Data provided:
☆ ☆ ☆ ☆ ☆ ☆ ☆

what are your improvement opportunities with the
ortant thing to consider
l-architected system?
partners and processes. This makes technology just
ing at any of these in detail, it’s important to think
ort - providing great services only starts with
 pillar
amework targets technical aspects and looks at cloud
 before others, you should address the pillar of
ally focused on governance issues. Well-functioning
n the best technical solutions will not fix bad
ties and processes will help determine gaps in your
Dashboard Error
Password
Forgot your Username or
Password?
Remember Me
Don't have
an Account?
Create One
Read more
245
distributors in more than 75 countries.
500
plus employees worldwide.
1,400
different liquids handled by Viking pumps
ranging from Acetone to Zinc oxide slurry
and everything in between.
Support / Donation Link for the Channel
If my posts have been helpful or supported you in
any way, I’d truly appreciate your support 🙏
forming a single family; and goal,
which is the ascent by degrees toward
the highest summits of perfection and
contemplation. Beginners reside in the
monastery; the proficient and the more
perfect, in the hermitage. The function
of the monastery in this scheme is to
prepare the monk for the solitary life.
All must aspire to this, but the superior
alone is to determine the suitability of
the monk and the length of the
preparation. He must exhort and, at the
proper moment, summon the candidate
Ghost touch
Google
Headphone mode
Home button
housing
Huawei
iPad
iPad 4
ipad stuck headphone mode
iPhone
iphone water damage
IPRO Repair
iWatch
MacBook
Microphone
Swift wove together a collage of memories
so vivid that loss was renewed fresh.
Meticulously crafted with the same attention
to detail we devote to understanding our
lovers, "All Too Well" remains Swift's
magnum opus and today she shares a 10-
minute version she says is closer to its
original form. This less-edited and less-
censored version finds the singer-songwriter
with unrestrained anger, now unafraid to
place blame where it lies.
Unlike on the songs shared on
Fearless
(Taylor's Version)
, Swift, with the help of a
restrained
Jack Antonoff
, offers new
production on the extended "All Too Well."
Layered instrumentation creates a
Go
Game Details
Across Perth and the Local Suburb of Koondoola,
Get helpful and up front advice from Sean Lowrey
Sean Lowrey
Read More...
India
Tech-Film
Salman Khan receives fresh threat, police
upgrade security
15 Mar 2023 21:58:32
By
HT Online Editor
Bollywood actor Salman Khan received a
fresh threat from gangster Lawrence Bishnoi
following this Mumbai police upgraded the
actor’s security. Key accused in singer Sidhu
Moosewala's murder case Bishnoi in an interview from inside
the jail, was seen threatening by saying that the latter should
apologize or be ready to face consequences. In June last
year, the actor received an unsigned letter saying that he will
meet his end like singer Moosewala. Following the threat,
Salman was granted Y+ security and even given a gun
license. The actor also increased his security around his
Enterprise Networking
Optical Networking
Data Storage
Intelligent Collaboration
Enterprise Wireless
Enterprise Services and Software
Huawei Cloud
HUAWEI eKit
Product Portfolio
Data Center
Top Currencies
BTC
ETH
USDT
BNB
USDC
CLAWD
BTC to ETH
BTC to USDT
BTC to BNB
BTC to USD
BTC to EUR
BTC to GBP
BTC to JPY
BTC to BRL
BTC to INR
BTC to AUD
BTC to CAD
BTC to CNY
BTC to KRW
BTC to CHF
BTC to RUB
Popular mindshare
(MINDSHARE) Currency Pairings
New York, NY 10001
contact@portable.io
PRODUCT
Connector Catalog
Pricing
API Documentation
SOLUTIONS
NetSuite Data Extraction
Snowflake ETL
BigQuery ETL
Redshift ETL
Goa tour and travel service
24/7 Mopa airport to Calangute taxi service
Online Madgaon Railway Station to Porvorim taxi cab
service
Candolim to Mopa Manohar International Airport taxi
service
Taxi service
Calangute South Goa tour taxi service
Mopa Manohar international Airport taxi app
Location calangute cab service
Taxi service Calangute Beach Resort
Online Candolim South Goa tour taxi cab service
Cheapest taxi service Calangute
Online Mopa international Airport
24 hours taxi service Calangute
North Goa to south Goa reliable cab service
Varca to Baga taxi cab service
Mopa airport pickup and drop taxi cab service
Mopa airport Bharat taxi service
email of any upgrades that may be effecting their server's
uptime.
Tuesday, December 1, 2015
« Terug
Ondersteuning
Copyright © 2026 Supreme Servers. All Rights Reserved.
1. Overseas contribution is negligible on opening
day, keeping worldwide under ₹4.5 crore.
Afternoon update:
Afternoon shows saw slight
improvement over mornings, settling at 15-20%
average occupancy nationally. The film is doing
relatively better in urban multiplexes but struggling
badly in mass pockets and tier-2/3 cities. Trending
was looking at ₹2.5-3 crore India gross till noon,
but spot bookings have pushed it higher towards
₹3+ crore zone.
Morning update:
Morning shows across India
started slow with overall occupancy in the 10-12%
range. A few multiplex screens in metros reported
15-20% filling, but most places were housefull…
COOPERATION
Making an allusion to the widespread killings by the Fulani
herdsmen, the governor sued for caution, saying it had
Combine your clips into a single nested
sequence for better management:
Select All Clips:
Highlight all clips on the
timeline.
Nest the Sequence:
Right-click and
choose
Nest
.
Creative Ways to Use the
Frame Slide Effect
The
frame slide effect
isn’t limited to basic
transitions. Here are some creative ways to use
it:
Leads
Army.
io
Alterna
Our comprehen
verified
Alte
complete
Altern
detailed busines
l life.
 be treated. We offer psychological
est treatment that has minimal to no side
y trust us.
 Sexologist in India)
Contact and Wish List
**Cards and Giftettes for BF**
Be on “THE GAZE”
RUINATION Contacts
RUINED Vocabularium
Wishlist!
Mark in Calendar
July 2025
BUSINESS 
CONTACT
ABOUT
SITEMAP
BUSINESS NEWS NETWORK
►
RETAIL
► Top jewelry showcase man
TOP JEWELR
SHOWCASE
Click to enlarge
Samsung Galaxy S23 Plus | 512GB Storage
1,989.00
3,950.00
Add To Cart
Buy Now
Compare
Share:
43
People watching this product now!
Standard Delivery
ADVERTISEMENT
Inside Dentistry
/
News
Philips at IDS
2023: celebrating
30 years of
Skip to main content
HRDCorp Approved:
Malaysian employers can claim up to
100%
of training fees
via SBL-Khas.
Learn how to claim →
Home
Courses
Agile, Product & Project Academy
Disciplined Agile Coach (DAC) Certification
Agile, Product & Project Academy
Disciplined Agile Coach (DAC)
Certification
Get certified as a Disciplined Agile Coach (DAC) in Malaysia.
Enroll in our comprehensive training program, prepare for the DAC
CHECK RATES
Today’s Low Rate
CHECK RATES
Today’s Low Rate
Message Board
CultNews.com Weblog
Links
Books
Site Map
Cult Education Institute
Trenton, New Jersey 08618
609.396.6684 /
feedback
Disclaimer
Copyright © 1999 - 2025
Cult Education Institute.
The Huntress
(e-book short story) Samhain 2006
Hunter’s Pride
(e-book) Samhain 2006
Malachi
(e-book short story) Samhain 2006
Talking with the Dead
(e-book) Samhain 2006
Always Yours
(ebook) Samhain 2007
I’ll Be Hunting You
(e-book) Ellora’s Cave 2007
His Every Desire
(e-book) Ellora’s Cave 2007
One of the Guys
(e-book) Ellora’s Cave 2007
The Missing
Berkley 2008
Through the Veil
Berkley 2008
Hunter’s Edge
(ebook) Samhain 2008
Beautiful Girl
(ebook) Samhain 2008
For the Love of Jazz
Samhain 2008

☆ ☆ ☆ ☆ ☆ ☆ ☆

What you are asked to do:
Turn every line of the records above into a numbered list, one line per item, and skip any blank lines.

Task result:
1. what are your improvement opportunities with the
2. ortant thing to consider
3. l-architected system?
4. partners and processes. This makes technology just
5. ing at any of these in detail, it’s important to think
6. ort - providing great services only starts with
7.  pillar
8. amework targets technical aspects and looks at cloud
9.  before others, you should address the pillar of
10. ally focused on governance issues. Well-functioning
11. n the best technical solutions will not fix bad
12. ties and processes will help determine gaps in your
13. Dashboard Error
14. Password
15. Forgot your Username or
16. Password?
17. Remember Me
18. Don't have
19. an Account?
20. Create One
21. Read more
22. 245
23. distributors in more than 75 countries.
24. 500
25. plus employees worldwide.
26. 1,400
27. different liquids handled by Viking pumps
28. ranging from Acetone to Zinc oxide slurry
29. and everything in between.
30. Support / Donation Link for the Channel
31. If my posts have been helpful or supported you in
32. any way, I’d truly appreciate your support 🙏
33. forming a single family; and goal,
34. which is the ascent by degrees toward
35. the highest summits of perfection and
36. contemplation. Beginners reside in the
37. monastery; the proficient and the more
38. perfect, in the hermitage. The function
39. of the monastery in this scheme is to
40. prepare the monk for the solitary life.
41. All must aspire to this, but the superior
42. alone is to determine the suitability of
43. the monk and the length of the
44. preparation. He must exhort and, at the
45. proper moment, summon the candidate
46. Ghost touch
47. Google
48. Headphone mode
49. Home button
50. housing
51. Huawei
52. iPad
53. iPad 4
54. ipad stuck headphone mode
55. iPhone
56. iphone water damage
57. IPRO Repair
58. iWatch
59. MacBook
60. Microphone
61. Swift wove together a collage of memories
62. so vivid that loss was renewed fresh.
63. Meticulously crafted with the same attention
64. to detail we devote to understanding our
65. lovers, "All Too Well" remains Swift's
66. magnum opus and today she shares a 10-
67. minute version she says is closer to its
68. original form. This less-edited and less-
69. censored version finds the singer-songwriter
70. with unrestrained anger, now unafraid to
71. place blame where it lies.
72. Unlike on the songs shared on
73. Fearless
74. (Taylor's Version)
75. , Swift, with the help of a
76. restrained
77. Jack Antonoff
78. , offers new
79. production on the extended "All Too Well."
80. Layered instrumentation creates a
81. Go
82. Game Details
83. Across Perth and the Local Suburb of Koondoola,
84. Get helpful and up front advice from Sean Lowrey
85. Sean Lowrey
86. Read More...
87. India
88. Tech-Film
89. Salman Khan receives fresh threat, police
90. upgrade security
91. 15 Mar 2023 21:58:32
92. By
93. HT Online Editor
94. Bollywood actor Salman Khan received a
95. fresh threat from gangster Lawrence Bishnoi
96. following this Mumbai police upgraded the
97. actor’s security. Key accused in singer Sidhu
98. Moosewala's murder case Bishnoi in an interview from inside
99. the jail, was seen threatening by saying that the latter should
100. apologize or be ready to face consequences. In June last
101. year, the actor received an unsigned letter saying that he will
102. meet his end like singer Moosewala. Following the threat,
103. Salman was granted Y+ security and even given a gun
104. license. The actor also increased his security around his
105. Enterprise Networking
106. Optical Networking
107. Data Storage
108. Intelligent Collaboration
109. Enterprise Wireless
110. Enterprise Services and Software
111. Huawei Cloud
112. HUAWEI eKit
113. Product Portfolio
114. Data Center
115. Top Currencies
116. BTC
117. ETH
118. USDT
119. BNB
120. USDC
121. CLAWD
122. BTC to ETH
123. BTC to USDT
124. BTC to BNB
125. BTC to USD
126. BTC to EUR
127. BTC to GBP
128. BTC to JPY
129. BTC to BRL
130. BTC to INR
131. BTC to AUD
132. BTC to CAD
133. BTC to CNY
134. BTC to KRW
135. BTC to CHF
136. BTC to RUB
137. Popular mindshare
138. (MINDSHARE) Currency Pairings
139. New York, NY 10001
140. contact@portable.io
141. PRODUCT
142. Connector Catalog
143. Pricing
144. API Documentation
145. SOLUTIONS
146. NetSuite Data Extraction
147. Snowflake ETL
148. BigQuery ETL
149. Redshift ETL
150. Goa tour and travel service
151. 24/7 Mopa airport to Calangute taxi service
152. Online Madgaon Railway Station to Porvorim taxi cab
153. service
154. Candolim to Mopa Manohar International Airport taxi
155. service
156. Taxi service
157. Calangute South Goa tour taxi service
158. Mopa Manohar international Airport taxi app
159. Location calangute cab service
160. Taxi service Calangute Beach Resort
161. Online Candolim South Goa tour taxi cab service
162. Cheapest taxi service Calangute
163. Online Mopa international Airport
164. 24 hours taxi service Calangute
165. North Goa to south Goa reliable cab service
166. Varca to Baga taxi cab service
167. Mopa airport pickup and drop taxi cab service
168. Mopa airport Bharat taxi service
169. email of any upgrades that may be effecting their server's
170. uptime.
171. Tuesday, December 1, 2015
172. « Terug
173. Ondersteuning
174. Copyright © 2026 Supreme Servers. All Rights Reserved.
175. 1. Overseas contribution is negligible on opening
176. day, keeping worldwide under ₹4.5 crore.
177. Afternoon update:
178. Afternoon shows saw slight
179. improvement over mornings, settling at 15-20%
180. average occupancy nationally. The film is doing
181. relatively better in urban multiplexes but struggling
182. badly in mass pockets and tier-2/3 cities. Trending
183. was looking at ₹2.5-3 crore India gross till noon,
184. but spot bookings have pushed it higher towards
185. ₹3+ crore zone.
186. Morning update:
187. Morning shows across India
188. started slow with overall occupancy in the 10-12%
189. range. A few multiplex screens in metros reported
190. 15-20% filling, but most places were housefull…
191. COOPERATION
192. Making an allusion to the widespread killings by the Fulani
193. herdsmen, the governor sued for caution, saying it had
194. Combine your clips into a single nested
195. sequence for better management:
196. Select All Clips:
197. Highlight all clips on the
198. timeline.
199. Nest the Sequence:
200. Right-click and
201. choose
202. Nest
203. .
204. Creative Ways to Use the
205. Frame Slide Effect
206. The
207. frame slide effect
208. isn’t limited to basic
209. transitions. Here are some creative ways to use
210. it:
211. Leads
212. Army.
213. io
214. Alterna
215. Our comprehen
216. verified
217. Alte
218. complete
219. Altern
220. detailed busines
221. l life.
222.  be treated. We offer psychological
223. est treatment that has minimal to no side
224. y trust us.
225.  Sexologist in India)
226. Contact and Wish List
227. **Cards and Giftettes for BF**
228. Be on “THE GAZE”
229. RUINATION Contacts
230. RUINED Vocabularium
231. Wishlist!
232. Mark in Calendar
233. July 2025
234. BUSINESS 
235. CONTACT
236. ABOUT
237. SITEMAP
238. BUSINESS NEWS NETWORK
239. ►
240. RETAIL
241. ► Top jewelry showcase man
242. TOP JEWELR
243. SHOWCASE
244. Click to enlarge
245. Samsung Galaxy S23 Plus | 512GB Storage
246. 1,989.00
247. 3,950.00
248. Add To Cart
249. Buy Now
250. Compare
251. Share:
252. 43
253. People watching this product now!
254. Standard Delivery
255. ADVERTISEMENT
256. Inside Dentistry
257. /
258. News
259. Philips at IDS
260. 2023: celebrating
261. 30 years of
262. Skip to main content
263. HRDCorp Approved:
264. Malaysian employers can claim up to
265. 100%
266. of training fees
267. via SBL-Khas.
268. Learn how to claim →
269. Home
270. Courses
271. Agile, Product & Project Academy
272. Disciplined Agile Coach (DAC) Certification
273. Agile, Product & Project Academy
274. Disciplined Agile Coach (DAC)
275. Certification
276. Get certified as a Disciplined Agile Coach (DAC) in Malaysia.
277. Enroll in our comprehensive training program, prepare for the DAC
278. CHECK RATES
279. Today’s Low Rate
280. CHECK RATES
281. Today’s Low Rate
282. Message Board
283. CultNews.com Weblog
284. Links
285. Books
286. Site Map
287. Cult Education Institute
288. Trenton, New Jersey 08618
289. 609.396.6684 /
290. feedback
291. Disclaimer
292. Copyright © 1999 - 2025
293. Cult Education Institute.
294. The Huntress
295. (e-book short story) Samhain 2006
296. Hunter’s Pride
297. (e-book) Samhain 2006
298. Malachi
299. (e-book short story) Samhain 2006
300. Talking with the Dead
301. (e-book) Samhain 2006
302. Always Yours
303. (ebook) Samhain 2007
304. I’ll Be Hunting You
305. (e-book) Ellora’s Cave 2007
306. His Every Desire
307. (e-book) Ellora’s Cave 2007
308. One of the Guys
309. (e-book) Ellora’s Cave 2007
310. The Missing
311. Berkley 2008
312. Through the Veil
313. Berkley 2008
314. Hunter’s Edge
315. (ebook) Samhain 2008
316. Beautiful Girl
317. (ebook) Samhain 2008
318. For the Love of Jazz
319. Samhain 2008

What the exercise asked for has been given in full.